日前,《华尔街日报》探讨一个有趣的问题,即人工智能是否本质上是被炒作的?是否仅凭这个名字就会引起混乱和炒作?
“人工智能”是经过长久讨论并付诸实践后才最终确定的一个“名字”。原本,“人工智能”很有可能会叫另一个名字——“复杂信息处理”。这么一来,是不是觉得人工智能要高端很多?
圣达菲研究所教授梅兰妮·米切尔就曾打趣道:“如果它(人工智能)被称为‘复杂信息处理’,世界会是什么样子?”
可以肯定的是,人工智能之所以被炒作,是因为它与自然智能和对人类执行的任务的研究有关。
纽厄尔和西蒙是1956年达特茅斯研讨会(被认为是人工智能作为一个领域的创始活动)的唯一两名参与者,他们开发了一种基本的“智能”机器。他们的经验被视为以实践为基础,因此,他们通常被视为比同龄人更务实。
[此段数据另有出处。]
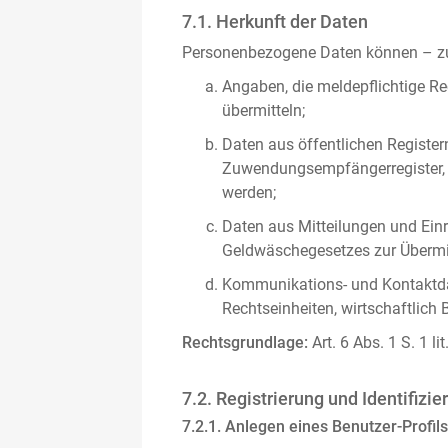
7.1. Herkunft der Daten
Personenbezogene Daten können – zus
Angaben, die meldepflichtige Re
übermitteln;
Daten aus öffentlichen Register
Zuwendungsempfängerregister, s
werden;
Daten aus Mitteilungen und Einre
Geldwäschegesetzes zur Übermitt
Kommunikations- und Kontaktda
Rechtseinheiten, wirtschaftlich 
Rechtsgrundlage:
Art. 6 Abs. 1 S. 1 l
7.2. Registrierung und Identifizie
7.2.1. Anlegen eines Benutzer-Profils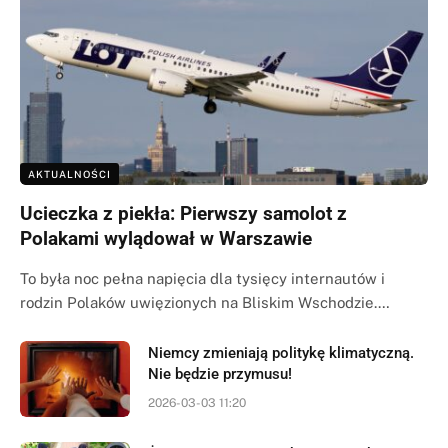
AKTUALNOŚCI
Ucieczka z piekła: Pierwszy samolot z
Polakami wylądował w Warszawie
To była noc pełna napięcia dla tysięcy internautów i
rodzin Polaków uwięzionych na Bliskim Wschodzie.…
Niemcy zmieniają politykę klimatyczną.
Nie będzie przymusu!
2026-03-03 11:20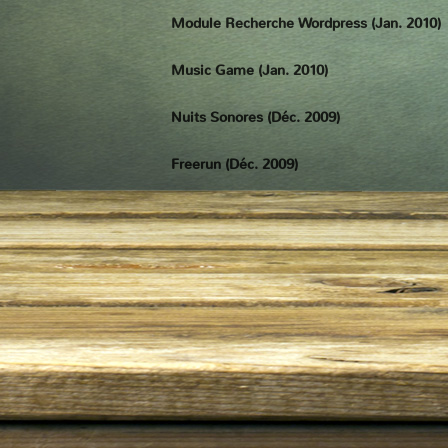
Module Recherche Wordpress (Jan. 2010)
Music Game (Jan. 2010)
Nuits Sonores (Déc. 2009)
Freerun (Déc. 2009)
对于复杂的信息处理,世界是否会变得更好,仍然需要我们确定复杂信息处理的设想是否与人工智能不同,以及这两个人对人工智能的处理方式是否与同龄人不同。纽厄尔和西蒙似乎并不认为复杂的信息处理不那么容易炒作,或者对待人工智能的方式与同行不同。
西蒙用雄心勃勃的术语总结了他的研究目标,例如让我们(人类)成为自然的一部分,而不是脱离自然。除了美丽的典故,西蒙的目标是发现并最终建造一台超越人类智能并取代人类大脑能力的智能机器。对西蒙来说,解决智力问题不仅仅是一种智力挑战,而是一种精神上的追求。
哲学家、加州大学教授约翰·塞尔解释了西蒙的意思,即我们已经拥有了能够真正思考的机器。
纽厄尔和西蒙是计算学家,也是真正的信徒。他们认为情报就是信息处理。他们不相信计算机像大脑一样的比喻,也不相信认知涉及信息处理的方面,而是从字面上认为认知是信息处理。
纽厄尔和西蒙接受了计算机的技术描述作为哲学论证。西蒙认为,大脑的神经功能和计算机的功能可以以同样的方式处理信息。西蒙还解释了计算机如何具有思维和“思想”的属性。然而,“思想”是计算机所没有的。
复杂的信息处理旨在激发大脑作为计算机的观点,非常像人工智能。这种观点表达了一种谬误:主要是人与机器之间的任何差异都是小而暂时的。反事实的问题是,如果人工智能被称为复杂的信息处理,世界会是什么样子,这是谬误的,因为复杂的信息处理只是另一种有害的心灵理论。
有一件事是肯定的:达特茅斯工作室产生了大量的炒作,至今仍在渗透。也许炒作的原因是需要资金。
资金需要争取公众和政治支持,这需要西蒙和其他创始人所实现的令人兴奋的愿景。也许炒作是人类对个人声望的渴望的结果,而命名这个领域是这种欲望的延伸。也许解开人类智能的奥秘本质上是被炒作的。
也许人工智能炒作既是一个错误,也是一个功能。也许我们应该停止那么关心,更多地关注解决那些不在人工智能领域的人感兴趣的问题。
如果纽厄尔和西蒙赢得了对复杂信息处理的支持,世界会是什么样子,这个答案是不可能知道的。历史的独特历史之处在于,它并没有以不同的方式发生。
争论名字对解决问题没有帮助。说到底,人工智能最终的价值还在于其能够创造真正的价值。